───── Data in this exercise ─────
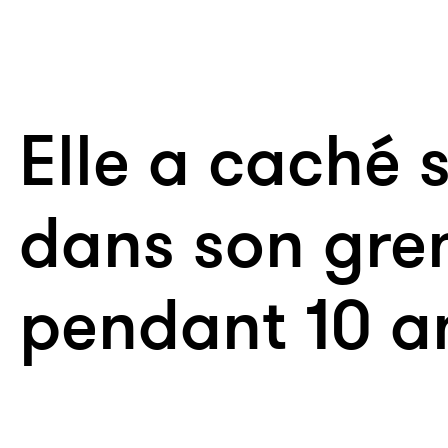
Elle a caché
dans son gre
pendant 10 a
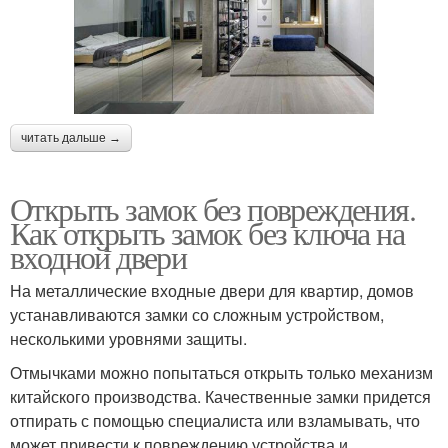
читать дальше →
Открыть замок без повреждения.
Как открыть замок без ключа на
входной двери
На металлические входные двери для квартир, домов
устанавливаются замки со сложным устройством,
несколькими уровнями защиты.
Отмычками можно попытаться открыть только механизм
китайского производства. Качественные замки придется
отпирать с помощью специалиста или взламывать, что
может привести к повреждению устройства и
─────
● Exercise details: Please output exactly the lines between the one holding "входной двери" and the one holding "китайского производства. Качественные" in the records above, inclusive, and nothing more.

● Result:
входной двери
На металлические входные двери для квартир, домов
устанавливаются замки со сложным устройством,
несколькими уровнями защиты.
Отмычками можно попытаться открыть только механизм
китайского производства. Качественные замки придется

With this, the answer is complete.